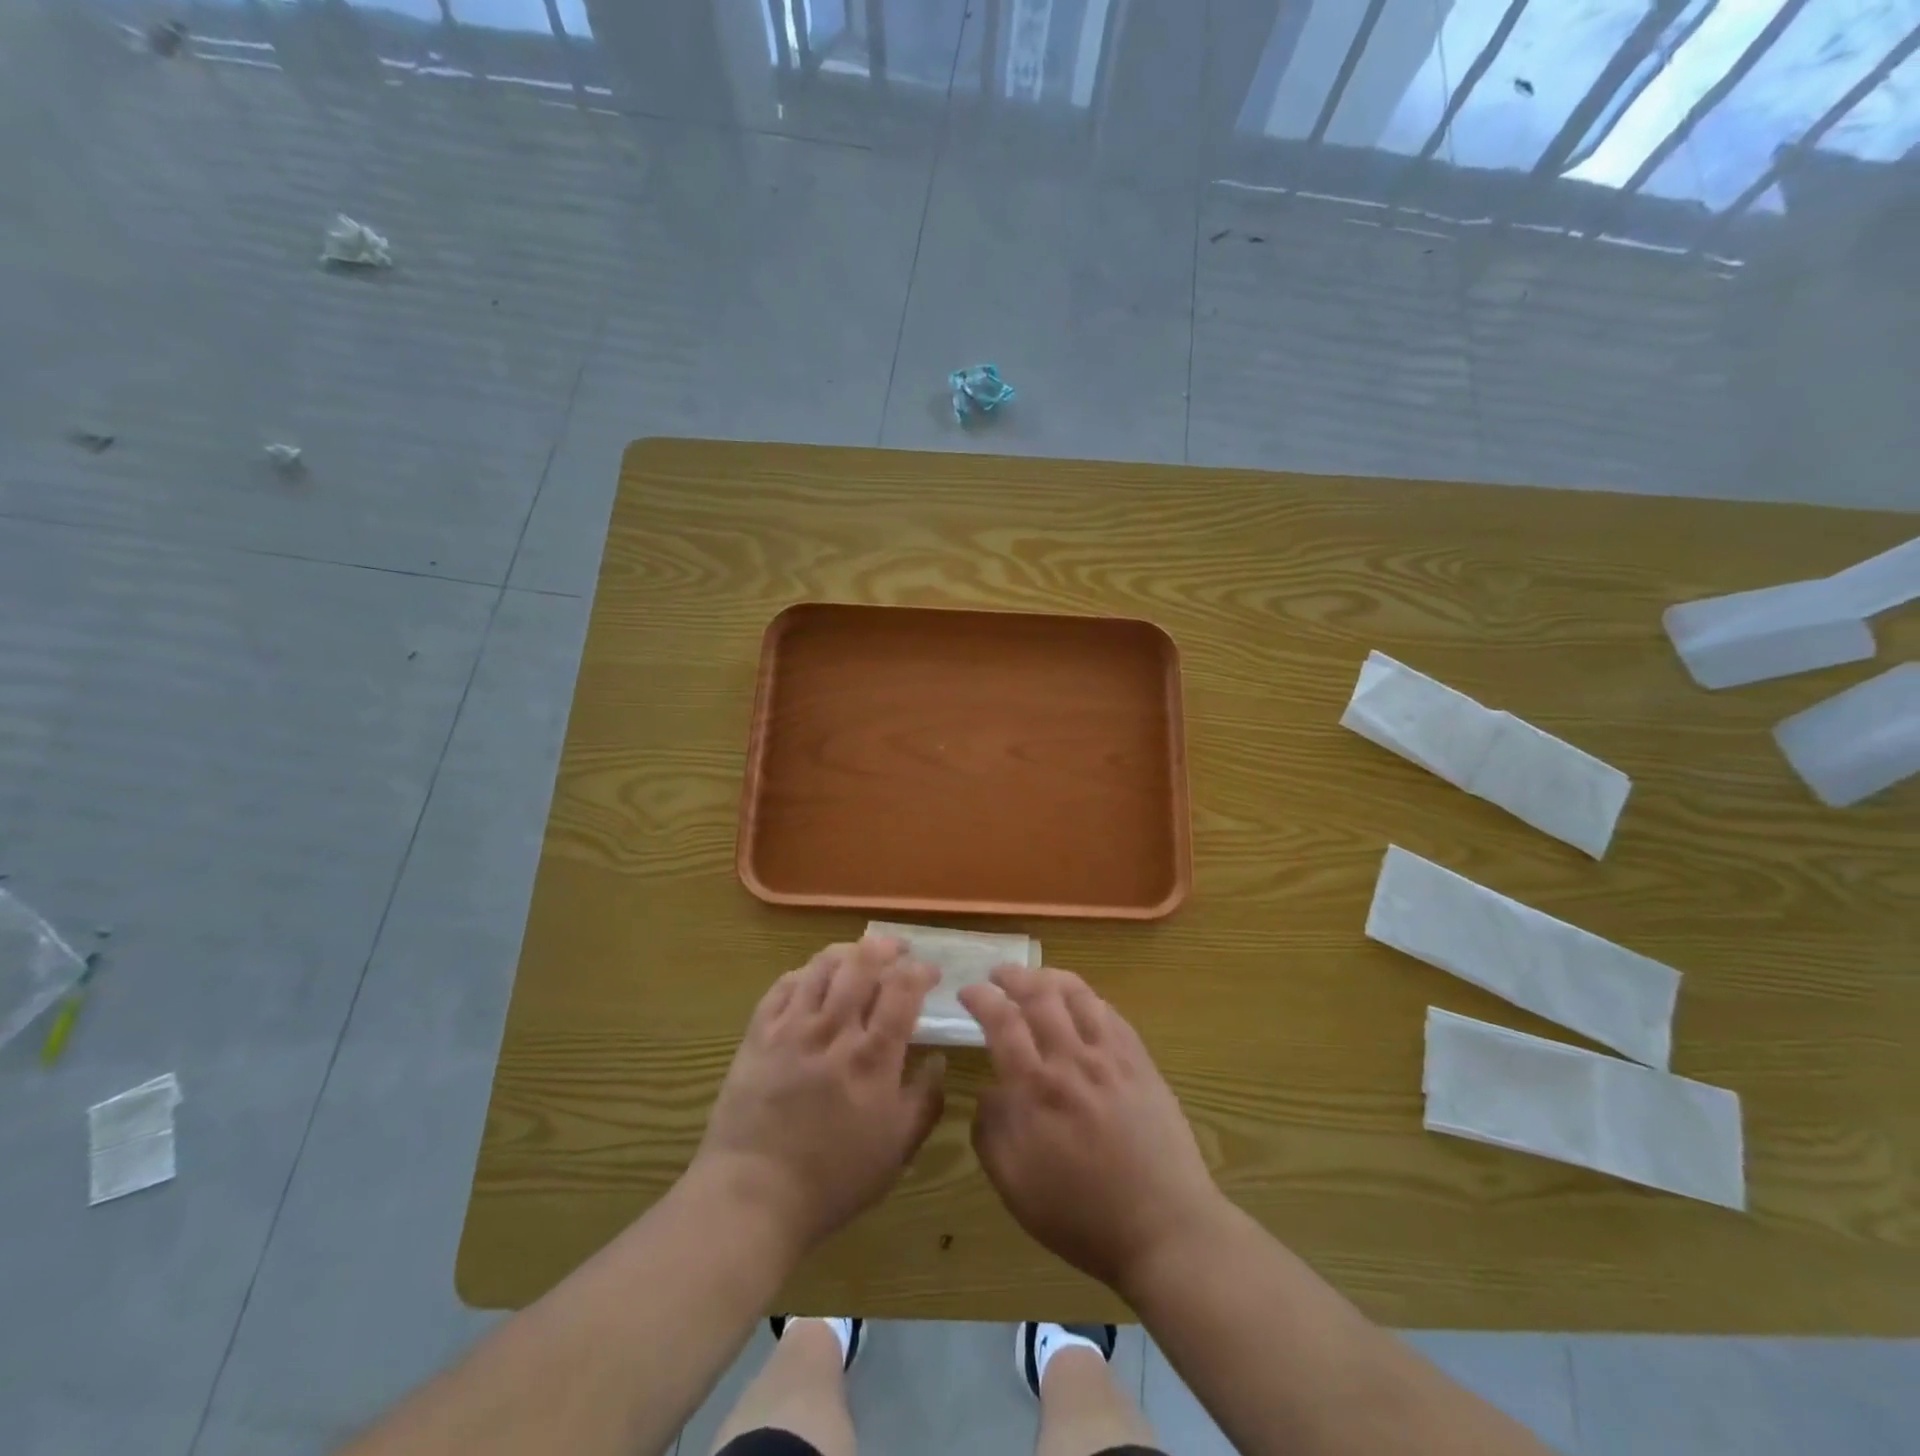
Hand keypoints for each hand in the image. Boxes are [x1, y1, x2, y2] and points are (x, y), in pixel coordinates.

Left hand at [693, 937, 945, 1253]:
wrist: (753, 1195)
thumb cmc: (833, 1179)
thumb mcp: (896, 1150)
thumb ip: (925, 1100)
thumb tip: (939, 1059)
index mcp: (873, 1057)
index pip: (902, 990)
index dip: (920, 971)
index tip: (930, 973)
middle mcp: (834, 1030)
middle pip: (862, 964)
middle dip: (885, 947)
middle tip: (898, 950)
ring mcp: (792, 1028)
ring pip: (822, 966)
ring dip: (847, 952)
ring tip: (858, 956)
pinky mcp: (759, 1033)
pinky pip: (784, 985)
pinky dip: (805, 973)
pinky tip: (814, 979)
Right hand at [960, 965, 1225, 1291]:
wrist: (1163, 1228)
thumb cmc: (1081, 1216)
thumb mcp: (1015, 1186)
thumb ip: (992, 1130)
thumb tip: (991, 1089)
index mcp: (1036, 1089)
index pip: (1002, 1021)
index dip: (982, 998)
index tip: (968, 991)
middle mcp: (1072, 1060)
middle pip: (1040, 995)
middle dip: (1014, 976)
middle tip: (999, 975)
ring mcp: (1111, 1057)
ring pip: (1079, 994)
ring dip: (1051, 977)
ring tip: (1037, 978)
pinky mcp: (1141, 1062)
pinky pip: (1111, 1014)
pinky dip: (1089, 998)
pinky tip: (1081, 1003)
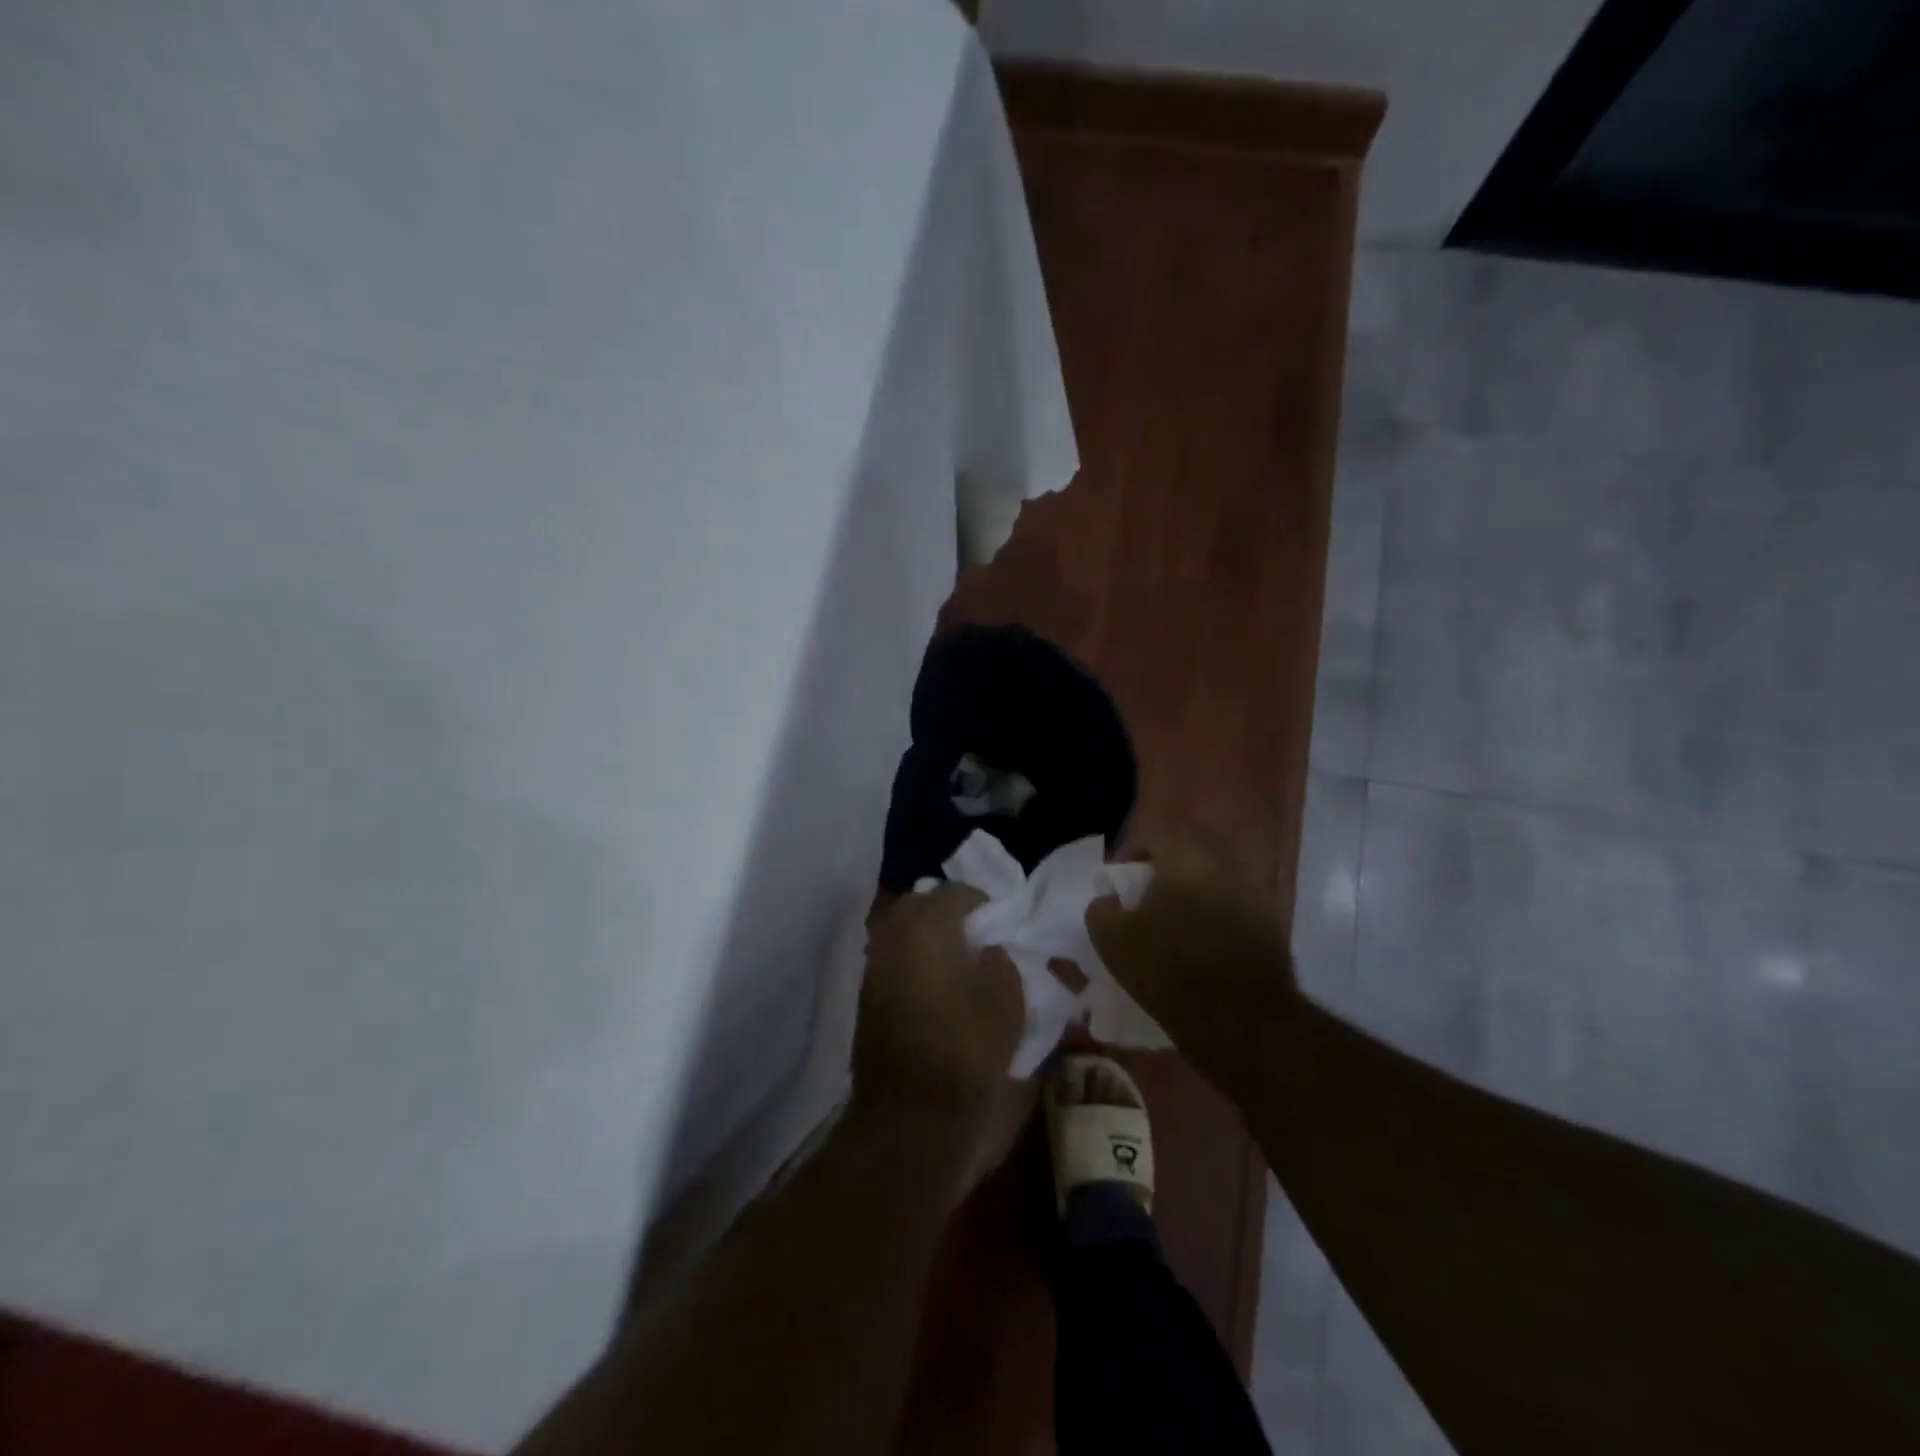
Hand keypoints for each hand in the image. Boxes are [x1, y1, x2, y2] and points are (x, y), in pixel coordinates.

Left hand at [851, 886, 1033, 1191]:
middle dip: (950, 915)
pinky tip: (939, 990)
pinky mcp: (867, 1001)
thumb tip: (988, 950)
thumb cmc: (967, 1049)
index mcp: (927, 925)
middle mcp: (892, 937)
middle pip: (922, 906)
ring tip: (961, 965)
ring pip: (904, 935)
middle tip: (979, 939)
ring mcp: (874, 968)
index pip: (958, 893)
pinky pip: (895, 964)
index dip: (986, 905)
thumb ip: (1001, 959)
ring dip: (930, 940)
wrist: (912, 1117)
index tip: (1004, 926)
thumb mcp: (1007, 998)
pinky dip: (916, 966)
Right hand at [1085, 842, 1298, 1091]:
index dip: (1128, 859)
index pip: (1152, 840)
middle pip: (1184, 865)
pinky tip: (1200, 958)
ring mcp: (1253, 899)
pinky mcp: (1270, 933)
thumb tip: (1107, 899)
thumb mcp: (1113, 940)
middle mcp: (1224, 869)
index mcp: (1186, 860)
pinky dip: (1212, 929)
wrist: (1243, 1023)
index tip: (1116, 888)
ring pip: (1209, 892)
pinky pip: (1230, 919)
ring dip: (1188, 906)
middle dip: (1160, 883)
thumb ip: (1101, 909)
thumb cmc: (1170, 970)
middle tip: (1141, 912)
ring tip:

------------------------------------

To do:
Transcribe, exactly and without additions, the lines of the records above, beginning with the line that contains "thumb cmc: (1081, 1216)" and ending with the line that contains "middle dip: (1014, 976)", both included.

Written solution:
thumb cmc: (1081, 1216)
thumb mcp: (1015, 1186)
thumb ip: (992, 1130)
thumb tip: (991, 1089)
index mcp: (1036, 1089)
index pip: (1002, 1021)
index dip: (982, 998)
index tip: (968, 991)
middle mcp: (1072, 1060)
middle pip: (1040, 995)
middle dip: (1014, 976)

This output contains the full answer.